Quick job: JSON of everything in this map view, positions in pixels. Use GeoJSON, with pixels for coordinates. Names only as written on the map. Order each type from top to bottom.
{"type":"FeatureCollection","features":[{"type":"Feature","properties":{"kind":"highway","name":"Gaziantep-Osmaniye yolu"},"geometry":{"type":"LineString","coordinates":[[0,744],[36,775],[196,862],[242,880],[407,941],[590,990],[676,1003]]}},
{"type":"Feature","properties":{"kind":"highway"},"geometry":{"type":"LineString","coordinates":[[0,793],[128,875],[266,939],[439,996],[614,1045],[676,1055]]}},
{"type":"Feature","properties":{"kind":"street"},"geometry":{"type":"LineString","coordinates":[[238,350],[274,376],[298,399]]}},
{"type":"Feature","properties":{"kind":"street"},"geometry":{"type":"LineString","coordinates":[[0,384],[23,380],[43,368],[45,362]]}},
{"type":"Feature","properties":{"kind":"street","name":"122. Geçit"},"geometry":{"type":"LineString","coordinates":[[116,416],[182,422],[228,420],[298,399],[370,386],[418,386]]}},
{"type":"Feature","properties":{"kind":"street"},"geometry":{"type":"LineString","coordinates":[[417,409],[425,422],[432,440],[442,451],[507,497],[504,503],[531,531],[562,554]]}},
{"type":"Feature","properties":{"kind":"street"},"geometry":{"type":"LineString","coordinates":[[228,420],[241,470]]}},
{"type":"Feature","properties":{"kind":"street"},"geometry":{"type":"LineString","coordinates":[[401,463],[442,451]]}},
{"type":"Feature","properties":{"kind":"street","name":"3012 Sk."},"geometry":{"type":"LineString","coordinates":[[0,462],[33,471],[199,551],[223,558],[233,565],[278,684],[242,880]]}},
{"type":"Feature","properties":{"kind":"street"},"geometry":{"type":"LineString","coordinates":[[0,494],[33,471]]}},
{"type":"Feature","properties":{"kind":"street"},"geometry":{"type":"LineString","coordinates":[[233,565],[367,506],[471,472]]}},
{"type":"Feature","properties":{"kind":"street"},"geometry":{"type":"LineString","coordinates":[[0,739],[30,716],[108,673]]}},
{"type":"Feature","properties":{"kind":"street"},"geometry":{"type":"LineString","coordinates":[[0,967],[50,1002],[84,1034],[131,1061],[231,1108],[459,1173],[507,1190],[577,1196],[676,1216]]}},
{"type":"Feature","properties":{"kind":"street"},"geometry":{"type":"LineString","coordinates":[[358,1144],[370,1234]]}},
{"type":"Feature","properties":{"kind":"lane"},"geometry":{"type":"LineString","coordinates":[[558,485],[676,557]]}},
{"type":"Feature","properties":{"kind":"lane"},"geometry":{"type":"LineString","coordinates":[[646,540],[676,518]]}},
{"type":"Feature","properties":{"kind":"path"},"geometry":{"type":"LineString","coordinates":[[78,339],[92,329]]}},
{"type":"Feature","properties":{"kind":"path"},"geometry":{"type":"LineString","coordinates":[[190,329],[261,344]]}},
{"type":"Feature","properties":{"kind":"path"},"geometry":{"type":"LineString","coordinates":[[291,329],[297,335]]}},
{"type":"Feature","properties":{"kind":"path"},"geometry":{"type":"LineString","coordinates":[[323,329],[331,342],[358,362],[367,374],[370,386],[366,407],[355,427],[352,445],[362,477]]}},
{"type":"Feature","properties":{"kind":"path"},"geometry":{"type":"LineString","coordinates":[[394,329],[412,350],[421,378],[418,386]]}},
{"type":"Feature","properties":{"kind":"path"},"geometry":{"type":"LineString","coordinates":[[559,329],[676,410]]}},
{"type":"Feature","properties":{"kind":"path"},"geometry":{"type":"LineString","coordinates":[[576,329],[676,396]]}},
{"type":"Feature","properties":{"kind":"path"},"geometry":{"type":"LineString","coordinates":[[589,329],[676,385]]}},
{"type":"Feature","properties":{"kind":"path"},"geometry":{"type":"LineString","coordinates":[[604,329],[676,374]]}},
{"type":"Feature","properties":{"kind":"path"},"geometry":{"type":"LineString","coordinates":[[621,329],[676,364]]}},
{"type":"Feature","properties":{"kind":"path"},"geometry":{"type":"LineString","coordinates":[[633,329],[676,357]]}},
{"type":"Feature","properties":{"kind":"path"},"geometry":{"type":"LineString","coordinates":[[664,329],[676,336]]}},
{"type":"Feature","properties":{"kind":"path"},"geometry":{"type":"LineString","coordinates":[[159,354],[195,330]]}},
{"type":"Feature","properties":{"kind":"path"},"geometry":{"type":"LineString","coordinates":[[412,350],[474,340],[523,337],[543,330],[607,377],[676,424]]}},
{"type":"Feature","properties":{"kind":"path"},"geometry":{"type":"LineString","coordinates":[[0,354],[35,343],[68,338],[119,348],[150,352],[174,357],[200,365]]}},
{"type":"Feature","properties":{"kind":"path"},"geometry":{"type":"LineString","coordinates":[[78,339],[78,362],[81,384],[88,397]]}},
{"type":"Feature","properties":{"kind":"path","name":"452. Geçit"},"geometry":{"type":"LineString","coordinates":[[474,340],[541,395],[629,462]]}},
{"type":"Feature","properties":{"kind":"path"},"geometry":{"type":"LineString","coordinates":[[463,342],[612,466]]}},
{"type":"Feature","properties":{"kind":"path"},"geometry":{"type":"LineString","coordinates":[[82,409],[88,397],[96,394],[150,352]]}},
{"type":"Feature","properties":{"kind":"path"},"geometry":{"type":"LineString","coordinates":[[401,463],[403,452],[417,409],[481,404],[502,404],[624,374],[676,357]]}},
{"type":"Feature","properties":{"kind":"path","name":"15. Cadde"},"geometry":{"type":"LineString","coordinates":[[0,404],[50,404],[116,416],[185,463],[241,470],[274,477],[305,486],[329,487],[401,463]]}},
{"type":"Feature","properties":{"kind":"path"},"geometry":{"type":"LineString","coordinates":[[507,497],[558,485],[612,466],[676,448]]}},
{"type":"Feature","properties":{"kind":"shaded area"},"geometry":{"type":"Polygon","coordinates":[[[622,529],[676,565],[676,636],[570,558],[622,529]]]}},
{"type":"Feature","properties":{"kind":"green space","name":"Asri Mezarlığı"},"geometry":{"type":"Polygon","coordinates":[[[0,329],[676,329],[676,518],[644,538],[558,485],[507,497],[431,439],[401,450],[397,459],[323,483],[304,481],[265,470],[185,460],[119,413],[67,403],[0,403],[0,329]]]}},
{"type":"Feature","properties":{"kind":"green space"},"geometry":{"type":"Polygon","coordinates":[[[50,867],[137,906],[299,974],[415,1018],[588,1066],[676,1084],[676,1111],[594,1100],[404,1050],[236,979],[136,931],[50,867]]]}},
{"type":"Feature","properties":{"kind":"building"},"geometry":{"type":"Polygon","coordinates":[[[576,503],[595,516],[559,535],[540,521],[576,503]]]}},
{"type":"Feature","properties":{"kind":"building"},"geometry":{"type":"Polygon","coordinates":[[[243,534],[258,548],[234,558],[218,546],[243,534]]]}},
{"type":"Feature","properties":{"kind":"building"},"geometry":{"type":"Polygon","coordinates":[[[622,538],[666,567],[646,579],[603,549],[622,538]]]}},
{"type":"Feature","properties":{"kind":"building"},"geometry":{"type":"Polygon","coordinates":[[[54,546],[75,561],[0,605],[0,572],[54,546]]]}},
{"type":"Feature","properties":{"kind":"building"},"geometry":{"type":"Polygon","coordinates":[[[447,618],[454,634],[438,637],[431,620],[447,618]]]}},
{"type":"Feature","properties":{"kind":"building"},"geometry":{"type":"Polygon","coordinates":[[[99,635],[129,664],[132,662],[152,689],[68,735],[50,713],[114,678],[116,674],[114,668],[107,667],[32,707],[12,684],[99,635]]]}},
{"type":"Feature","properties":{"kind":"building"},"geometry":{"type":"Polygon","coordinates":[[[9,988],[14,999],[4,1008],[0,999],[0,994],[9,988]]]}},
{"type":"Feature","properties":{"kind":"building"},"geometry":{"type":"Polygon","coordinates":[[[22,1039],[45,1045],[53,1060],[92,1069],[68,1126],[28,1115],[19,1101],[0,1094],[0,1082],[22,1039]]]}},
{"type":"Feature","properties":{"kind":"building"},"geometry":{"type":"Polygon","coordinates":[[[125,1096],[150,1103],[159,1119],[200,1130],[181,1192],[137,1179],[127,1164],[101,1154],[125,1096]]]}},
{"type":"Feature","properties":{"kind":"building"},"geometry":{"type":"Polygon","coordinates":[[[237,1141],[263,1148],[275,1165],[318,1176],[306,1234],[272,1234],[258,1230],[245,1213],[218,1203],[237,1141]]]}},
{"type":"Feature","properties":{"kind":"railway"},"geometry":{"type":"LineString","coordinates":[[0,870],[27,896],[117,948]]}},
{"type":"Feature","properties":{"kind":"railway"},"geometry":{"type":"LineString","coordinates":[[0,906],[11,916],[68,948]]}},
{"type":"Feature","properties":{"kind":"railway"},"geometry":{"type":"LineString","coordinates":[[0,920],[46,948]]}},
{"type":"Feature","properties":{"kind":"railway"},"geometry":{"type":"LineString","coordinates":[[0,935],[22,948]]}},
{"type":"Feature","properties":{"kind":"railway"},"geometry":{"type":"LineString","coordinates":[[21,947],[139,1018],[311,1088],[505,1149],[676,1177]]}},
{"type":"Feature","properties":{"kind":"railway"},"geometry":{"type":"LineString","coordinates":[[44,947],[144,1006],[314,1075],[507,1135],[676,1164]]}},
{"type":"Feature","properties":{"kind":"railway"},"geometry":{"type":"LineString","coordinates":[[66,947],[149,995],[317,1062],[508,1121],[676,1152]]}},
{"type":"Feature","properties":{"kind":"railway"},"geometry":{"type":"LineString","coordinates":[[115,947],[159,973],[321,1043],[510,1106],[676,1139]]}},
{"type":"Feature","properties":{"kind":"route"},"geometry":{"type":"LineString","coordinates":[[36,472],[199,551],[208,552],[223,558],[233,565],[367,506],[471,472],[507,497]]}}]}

● WORK REQUIRED: Whenever the word "Geçit" appears in a line above, copy that line.

● RESULT:
{"type":"Feature","properties":{"kind":"street","name":"122. Geçit"},"geometry":{"type":"LineString","coordinates":[[116,416],[182,422],[228,420],[298,399],[370,386],[418,386]]}},
{"type":"Feature","properties":{"kind":"path","name":"452. Geçit"},"geometry":{"type":"LineString","coordinates":[[474,340],[541,395],[629,462]]}},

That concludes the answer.